━━ Quoted passage ━━

There is one other similarity in this speech about the vines to the Good Shepherd discourse. Jesus the Good Shepherd lays down his life for his sheep and as the True Vine, Jesus tells his disciples to love one another, saying that the greatest measure of love is “to lay down one’s life for one’s friends.” (v 13) Many of us still have a ways to go before we are literally willing to lay down our lives for a friend, but there is much sacrificial fruit we can bear along the way of maturing. Each time we keep the commandments out of love for another we bear fruit and let the sinful self in us be pruned.
Textual Point
In verse 12 Jesus says, “This is my commandment, that you love one another as I have loved you.” Grammatically, the clauses break down this way:
Main clause: This is my commandment
Substantive hina clause: that you love one another (love is in the present subjunctive)
Comparative clause: as I have loved you. (loved is in the aorist indicative)

━━━
━━ Exercise material ━━

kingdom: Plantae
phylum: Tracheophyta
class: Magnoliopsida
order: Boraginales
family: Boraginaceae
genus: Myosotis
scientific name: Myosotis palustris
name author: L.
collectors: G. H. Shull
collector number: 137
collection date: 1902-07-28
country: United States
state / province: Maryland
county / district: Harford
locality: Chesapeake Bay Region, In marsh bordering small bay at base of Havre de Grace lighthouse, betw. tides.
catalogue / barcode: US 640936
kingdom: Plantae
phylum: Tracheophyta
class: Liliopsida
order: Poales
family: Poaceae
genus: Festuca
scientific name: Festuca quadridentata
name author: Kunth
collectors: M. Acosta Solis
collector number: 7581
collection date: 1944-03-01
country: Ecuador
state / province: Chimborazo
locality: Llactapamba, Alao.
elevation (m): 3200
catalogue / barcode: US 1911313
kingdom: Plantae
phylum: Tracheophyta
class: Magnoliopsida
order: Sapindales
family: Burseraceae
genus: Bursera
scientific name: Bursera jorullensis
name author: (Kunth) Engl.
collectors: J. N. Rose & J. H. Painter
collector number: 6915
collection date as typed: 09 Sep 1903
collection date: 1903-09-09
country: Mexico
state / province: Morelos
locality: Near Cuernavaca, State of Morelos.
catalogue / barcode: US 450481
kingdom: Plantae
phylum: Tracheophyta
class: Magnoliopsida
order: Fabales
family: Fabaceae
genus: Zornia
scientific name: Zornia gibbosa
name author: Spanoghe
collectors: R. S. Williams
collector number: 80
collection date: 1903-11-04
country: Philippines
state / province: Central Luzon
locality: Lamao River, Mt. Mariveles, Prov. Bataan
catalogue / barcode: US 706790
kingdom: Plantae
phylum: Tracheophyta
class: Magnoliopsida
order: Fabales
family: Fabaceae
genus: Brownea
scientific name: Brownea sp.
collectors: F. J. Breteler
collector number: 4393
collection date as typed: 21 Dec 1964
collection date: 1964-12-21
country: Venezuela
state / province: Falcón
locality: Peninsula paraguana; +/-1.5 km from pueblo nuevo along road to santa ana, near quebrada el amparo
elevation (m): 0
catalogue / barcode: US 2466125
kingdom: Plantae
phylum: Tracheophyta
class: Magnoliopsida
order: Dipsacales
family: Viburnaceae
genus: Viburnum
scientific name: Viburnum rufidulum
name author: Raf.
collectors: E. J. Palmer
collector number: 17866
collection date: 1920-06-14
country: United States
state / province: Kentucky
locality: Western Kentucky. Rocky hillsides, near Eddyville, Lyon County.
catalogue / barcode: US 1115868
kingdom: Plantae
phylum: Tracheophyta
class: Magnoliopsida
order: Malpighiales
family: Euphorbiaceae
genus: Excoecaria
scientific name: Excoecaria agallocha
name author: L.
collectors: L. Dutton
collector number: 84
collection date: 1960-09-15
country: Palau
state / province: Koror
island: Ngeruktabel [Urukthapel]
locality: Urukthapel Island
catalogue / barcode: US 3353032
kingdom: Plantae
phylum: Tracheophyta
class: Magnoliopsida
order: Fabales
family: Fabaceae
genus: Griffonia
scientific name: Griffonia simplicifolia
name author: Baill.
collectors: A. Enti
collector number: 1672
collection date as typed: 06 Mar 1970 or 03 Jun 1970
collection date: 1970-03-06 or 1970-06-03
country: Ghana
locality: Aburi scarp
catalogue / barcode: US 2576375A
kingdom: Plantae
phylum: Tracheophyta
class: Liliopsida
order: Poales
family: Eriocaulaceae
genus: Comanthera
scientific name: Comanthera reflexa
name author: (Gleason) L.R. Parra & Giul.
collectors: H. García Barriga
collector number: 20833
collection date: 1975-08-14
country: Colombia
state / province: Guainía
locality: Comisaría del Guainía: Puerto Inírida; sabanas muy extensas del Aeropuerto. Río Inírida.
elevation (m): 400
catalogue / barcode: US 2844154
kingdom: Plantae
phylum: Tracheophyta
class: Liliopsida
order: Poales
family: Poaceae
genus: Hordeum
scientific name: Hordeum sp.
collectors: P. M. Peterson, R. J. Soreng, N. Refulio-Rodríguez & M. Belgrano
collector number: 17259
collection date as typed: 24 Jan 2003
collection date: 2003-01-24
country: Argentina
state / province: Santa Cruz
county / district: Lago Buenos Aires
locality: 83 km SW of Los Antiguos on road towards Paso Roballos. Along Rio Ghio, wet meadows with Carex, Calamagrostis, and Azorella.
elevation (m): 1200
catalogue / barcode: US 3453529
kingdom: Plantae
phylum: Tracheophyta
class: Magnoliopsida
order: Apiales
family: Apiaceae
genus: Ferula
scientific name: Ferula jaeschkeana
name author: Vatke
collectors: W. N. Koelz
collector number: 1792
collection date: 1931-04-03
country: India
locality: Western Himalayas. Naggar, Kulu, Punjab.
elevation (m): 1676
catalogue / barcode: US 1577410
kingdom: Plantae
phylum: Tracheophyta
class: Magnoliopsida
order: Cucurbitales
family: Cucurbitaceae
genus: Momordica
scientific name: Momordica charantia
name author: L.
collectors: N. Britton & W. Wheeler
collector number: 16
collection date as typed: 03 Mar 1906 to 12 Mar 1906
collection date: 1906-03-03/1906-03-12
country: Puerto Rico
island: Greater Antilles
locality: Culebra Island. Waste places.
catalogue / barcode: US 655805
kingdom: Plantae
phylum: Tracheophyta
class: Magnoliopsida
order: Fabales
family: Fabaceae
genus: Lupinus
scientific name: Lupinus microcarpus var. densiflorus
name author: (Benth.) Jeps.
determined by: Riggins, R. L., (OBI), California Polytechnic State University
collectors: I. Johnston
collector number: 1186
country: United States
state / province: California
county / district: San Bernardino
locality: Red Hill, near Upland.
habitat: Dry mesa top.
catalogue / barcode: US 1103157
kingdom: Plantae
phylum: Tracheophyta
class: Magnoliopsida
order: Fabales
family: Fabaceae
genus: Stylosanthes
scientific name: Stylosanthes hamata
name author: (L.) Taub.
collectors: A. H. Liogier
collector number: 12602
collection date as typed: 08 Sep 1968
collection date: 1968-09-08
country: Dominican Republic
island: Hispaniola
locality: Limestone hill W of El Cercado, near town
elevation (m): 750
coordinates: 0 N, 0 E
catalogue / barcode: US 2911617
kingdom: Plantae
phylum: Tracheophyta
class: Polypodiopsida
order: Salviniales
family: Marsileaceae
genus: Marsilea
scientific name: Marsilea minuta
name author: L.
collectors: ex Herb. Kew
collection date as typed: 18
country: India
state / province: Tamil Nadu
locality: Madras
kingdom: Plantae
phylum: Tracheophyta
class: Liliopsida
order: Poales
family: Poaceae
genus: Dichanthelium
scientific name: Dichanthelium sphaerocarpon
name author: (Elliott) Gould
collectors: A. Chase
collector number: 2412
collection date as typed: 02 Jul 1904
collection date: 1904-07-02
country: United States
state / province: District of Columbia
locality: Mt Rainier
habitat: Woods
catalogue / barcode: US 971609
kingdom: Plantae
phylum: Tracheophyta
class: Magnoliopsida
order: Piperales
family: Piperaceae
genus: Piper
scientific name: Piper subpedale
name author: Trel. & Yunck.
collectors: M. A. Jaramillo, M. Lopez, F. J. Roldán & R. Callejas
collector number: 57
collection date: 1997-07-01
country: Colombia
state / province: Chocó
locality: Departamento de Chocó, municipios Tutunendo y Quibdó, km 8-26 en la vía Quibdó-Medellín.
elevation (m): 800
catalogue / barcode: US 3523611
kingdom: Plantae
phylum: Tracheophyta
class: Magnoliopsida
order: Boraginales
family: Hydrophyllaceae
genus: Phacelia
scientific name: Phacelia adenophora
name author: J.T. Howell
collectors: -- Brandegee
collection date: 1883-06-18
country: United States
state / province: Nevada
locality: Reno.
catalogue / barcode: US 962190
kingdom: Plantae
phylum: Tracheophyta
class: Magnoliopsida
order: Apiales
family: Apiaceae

━━━

* **Work to do**
(1) Convert the stretch of rows from the first line through the line containing "state / province: Kentucky" into a JSON list of strings, with one string per line and no blank lines.
(2) Extend the commentary on the True Vine past its last sentence.

* **Answers for this exercise**
(1)
[
  "kingdom: Plantae",
  "phylum: Tracheophyta",
  "class: Magnoliopsida",
  "order: Boraginales",
  "family: Boraginaceae",
  "genus: Myosotis",
  "scientific name: Myosotis palustris",
  "name author: L.",
  "collectors: G. H. Shull",
  "collector number: 137",
  "collection date: 1902-07-28",
  "country: United States",
  "state / province: Maryland",
  "county / district: Harford",
  "locality: Chesapeake Bay Region, In marsh bordering small bay at base of Havre de Grace lighthouse, betw. tides.",
  "catalogue / barcode: US 640936",
  "kingdom: Plantae",
  "phylum: Tracheophyta",
  "class: Liliopsida",
  "order: Poales",
  "family: Poaceae",
  "genus: Festuca",
  "scientific name: Festuca quadridentata",
  "name author: Kunth",
  "collectors: M. Acosta Solis",
  "collector number: 7581",
  "collection date: 1944-03-01",
  "country: Ecuador",
  "state / province: Chimborazo",
  "locality: Llactapamba, Alao.",
  "elevation (m): 3200",
  "catalogue / barcode: US 1911313",
  "kingdom: Plantae",
  "phylum: Tracheophyta",
  "class: Magnoliopsida",
  "order: Sapindales",
  "family: Burseraceae",
  "genus: Bursera",
  "scientific name: Bursera jorullensis",
  "name author: (Kunth) Engl.",
  "collectors: J. N. Rose & J. H. Painter",
  "collector number: 6915",
  "collection date as typed: 09 Sep 1903",
  "collection date: 1903-09-09",
  "country: Mexico",
  "state / province: Morelos",
  "locality: Near Cuernavaca, State of Morelos.",
  "catalogue / barcode: US 450481",
  "kingdom: Plantae",
  "phylum: Tracheophyta",
  "class: Magnoliopsida",
  "order: Fabales",
  "family: Fabaceae",
  "genus: Zornia",
  "scientific name: Zornia gibbosa",
  "name author: Spanoghe",
  "collectors: R. S. Williams",
  "collector number: 80",
  "collection date: 1903-11-04",
  "country: Philippines",
  "state / province: Central Luzon",
  "locality: Lamao River, Mt. Mariveles, Prov. Bataan",
  "catalogue / barcode: US 706790",
  "kingdom: Plantae",
  "phylum: Tracheophyta",
  "class: Magnoliopsida",
  "order: Fabales",
  "family: Fabaceae",
  "genus: Brownea",
  "scientific name: Brownea sp.",
  "collectors: F. J. Breteler",
  "collector number: 4393",
  "collection date as typed: 21 Dec 1964",
  "collection date: 1964-12-21",
  "country: Venezuela",
  "state / province: Falcón",
  "locality: Peninsula paraguana; +/-1.5 km from pueblo nuevo along road to santa ana, near quebrada el amparo",
  "elevation (m): 0",
  "catalogue / barcode: US 2466125",
  "kingdom: Plantae",
  "phylum: Tracheophyta",
  "class: Magnoliopsida",
  "order: Dipsacales",
  "family: Viburnaceae",
  "genus: Viburnum",
  "scientific name: Viburnum rufidulum",
  "name author: Raf.",
  "collectors: E. J. Palmer",
  "collector number: 17866",
  "collection date: 1920-06-14",
  "country: United States",
  "state / province: Kentucky"
]

(2)
Jesus is saying he has already given them the example: his own love for them is well established. What is unknown but what he hopes to see in their life and witness together is whether they will love one another as they ought—hence the subjunctive mood.
Illustration Idea
The lifecycle of a healthy grapevine is significant. Though it may take a few years to mature and be able to produce a crop, it has the potential to do so for a very long time—maybe even a hundred years. I appreciate that Jesus uses a nature image that inherently encapsulates the need to mature (i.e., remain even when not producing fruit) to describe our life of discipleship. In his Good and Beautiful Series, James Bryan Smith uses the image of pickling to express the same idea. Cucumbers do not become pickles unless they spend time being saturated (remaining) in the brine.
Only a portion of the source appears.